Directions -
Scan the entries for lines with the word "regression" and copy those lines.

Data shown -
═══
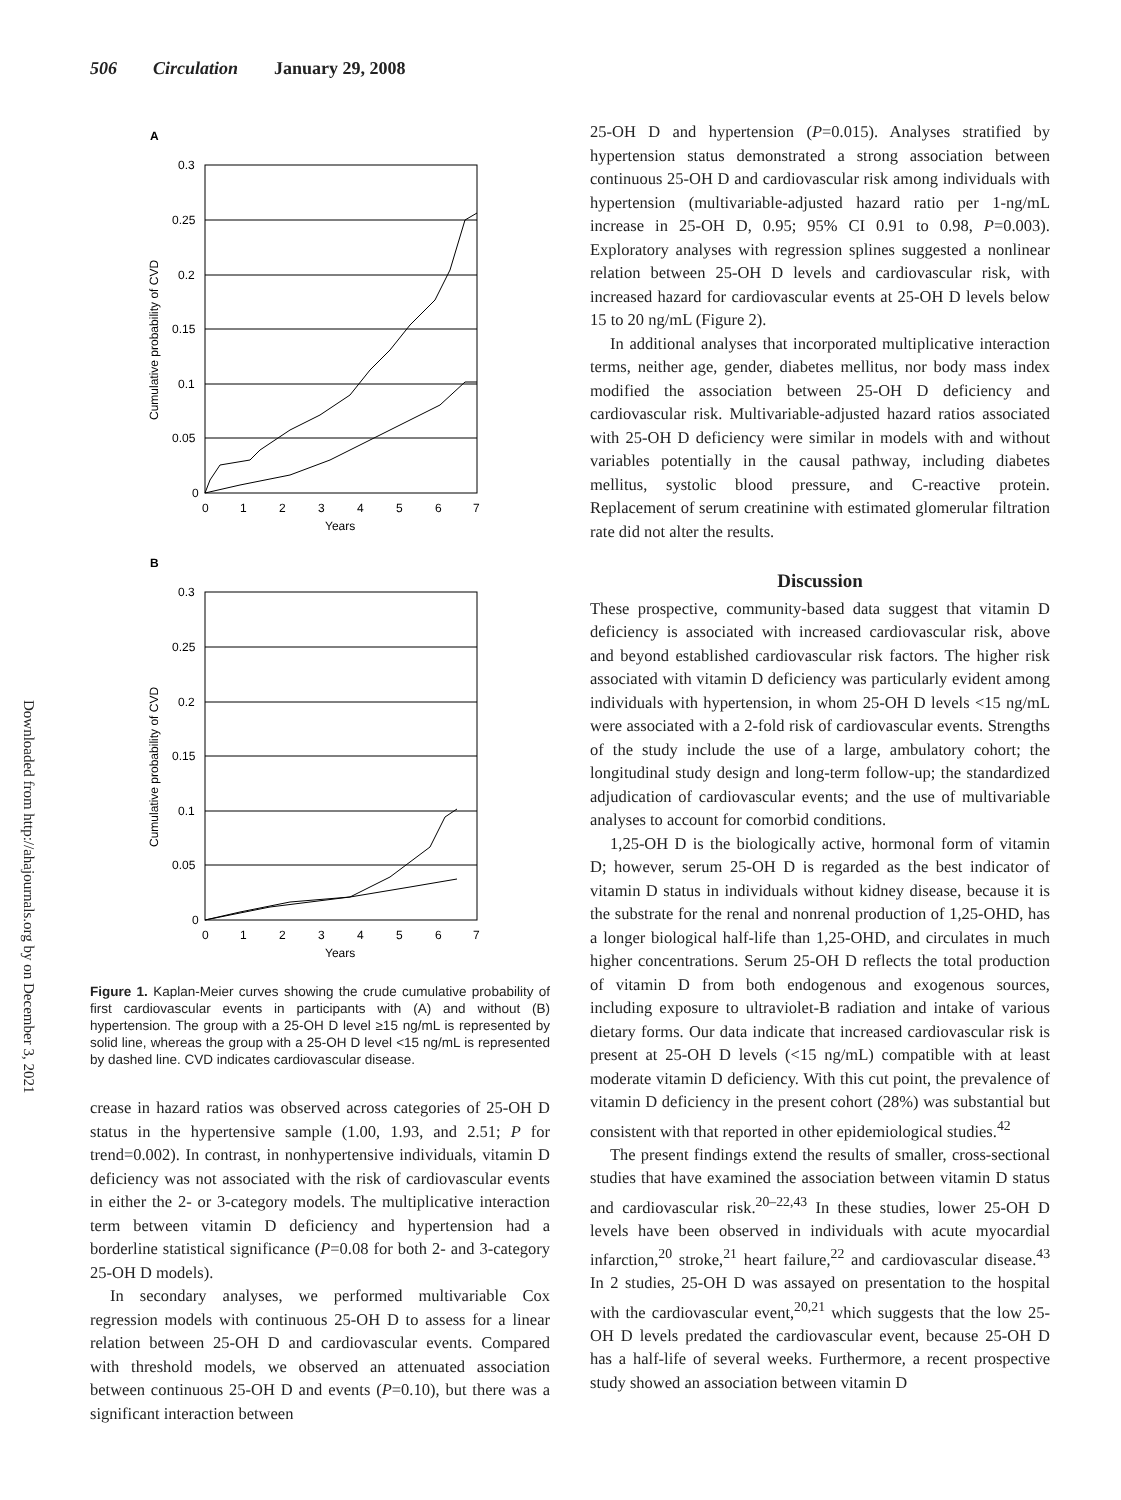506 Circulation January 29, 2008
Downloaded from http://ahajournals.org by on December 3, 2021
A
0.3
0.25
0.2
0.15
0.1
0.05
0
0
1
2
3
4
5
6
7
Years
Cumulative probability of CVD
B
0.3
0.25
0.2
0.15
0.1
0.05
0
0
1
2
3
4
5
6
7
Years
Cumulative probability of CVD
Figure 1. Kaplan-Meier curves showing the crude cumulative probability of first cardiovascular events in participants with (A) and without (B) hypertension. The group with a 25-OH D level ≥15 ng/mL is represented by solid line, whereas the group with a 25-OH D level <15 ng/mL is represented by dashed line. CVD indicates cardiovascular disease.
crease in hazard ratios was observed across categories of 25-OH D status in the hypertensive sample (1.00, 1.93, and 2.51; P for trend=0.002). In contrast, in nonhypertensive individuals, vitamin D deficiency was not associated with the risk of cardiovascular events in either the 2- or 3-category models. The multiplicative interaction term between vitamin D deficiency and hypertension had a borderline statistical significance (P=0.08 for both 2- and 3-category 25-OH D models).
In secondary analyses, we performed multivariable Cox regression models with continuous 25-OH D to assess for a linear relation between 25-OH D and cardiovascular events. Compared with threshold models, we observed an attenuated association between continuous 25-OH D and events (P=0.10), but there was a significant interaction between
25-OH D and hypertension (P=0.015). Analyses stratified by hypertension status demonstrated a strong association between continuous 25-OH D and cardiovascular risk among individuals with hypertension (multivariable-adjusted hazard ratio per 1-ng/mL increase in 25-OH D, 0.95; 95% CI 0.91 to 0.98, P=0.003). Exploratory analyses with regression splines suggested a nonlinear relation between 25-OH D levels and cardiovascular risk, with increased hazard for cardiovascular events at 25-OH D levels below 15 to 20 ng/mL (Figure 2).
In additional analyses that incorporated multiplicative interaction terms, neither age, gender, diabetes mellitus, nor body mass index modified the association between 25-OH D deficiency and cardiovascular risk. Multivariable-adjusted hazard ratios associated with 25-OH D deficiency were similar in models with and without variables potentially in the causal pathway, including diabetes mellitus, systolic blood pressure, and C-reactive protein. Replacement of serum creatinine with estimated glomerular filtration rate did not alter the results.
Discussion
These prospective, community-based data suggest that vitamin D deficiency is associated with increased cardiovascular risk, above and beyond established cardiovascular risk factors. The higher risk associated with vitamin D deficiency was particularly evident among individuals with hypertension, in whom 25-OH D levels <15 ng/mL were associated with a 2-fold risk of cardiovascular events. Strengths of the study include the use of a large, ambulatory cohort; the longitudinal study design and long-term follow-up; the standardized adjudication of cardiovascular events; and the use of multivariable analyses to account for comorbid conditions.
1,25-OH D is the biologically active, hormonal form of vitamin D; however, serum 25-OH D is regarded as the best indicator of vitamin D status in individuals without kidney disease, because it is the substrate for the renal and nonrenal production of 1,25-OHD, has a longer biological half-life than 1,25-OHD, and circulates in much higher concentrations. Serum 25-OH D reflects the total production of vitamin D from both endogenous and exogenous sources, including exposure to ultraviolet-B radiation and intake of various dietary forms. Our data indicate that increased cardiovascular risk is present at 25-OH D levels (<15 ng/mL) compatible with at least moderate vitamin D deficiency. With this cut point, the prevalence of vitamin D deficiency in the present cohort (28%) was substantial but consistent with that reported in other epidemiological studies.<sup>42</sup>
The present findings extend the results of smaller, cross-sectional studies that have examined the association between vitamin D status and cardiovascular risk.<sup>20–22,43</sup> In these studies, lower 25-OH D levels have been observed in individuals with acute myocardial infarction,<sup>20</sup> stroke,<sup>21</sup> heart failure,<sup>22</sup> and cardiovascular disease.<sup>43</sup> In 2 studies, 25-OH D was assayed on presentation to the hospital with the cardiovascular event,<sup>20,21</sup> which suggests that the low 25-OH D levels predated the cardiovascular event, because 25-OH D has a half-life of several weeks. Furthermore, a recent prospective study showed an association between vitamin D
═══
Output below -
In secondary analyses, we performed multivariable Cox regression models with continuous 25-OH D to assess for a linear relation between 25-OH D and cardiovascular events. Compared with threshold models, we observed an attenuated association between continuous 25-OH D and events (P=0.10), but there was a significant interaction between
25-OH D and hypertension (P=0.015). Analyses stratified by hypertension status demonstrated a strong association between continuous 25-OH D and cardiovascular risk among individuals with hypertension (multivariable-adjusted hazard ratio per 1-ng/mL increase in 25-OH D, 0.95; 95% CI 0.91 to 0.98, P=0.003). Exploratory analyses with regression splines suggested a nonlinear relation between 25-OH D levels and cardiovascular risk, with increased hazard for cardiovascular events at 25-OH D levels below 15 to 20 ng/mL (Figure 2).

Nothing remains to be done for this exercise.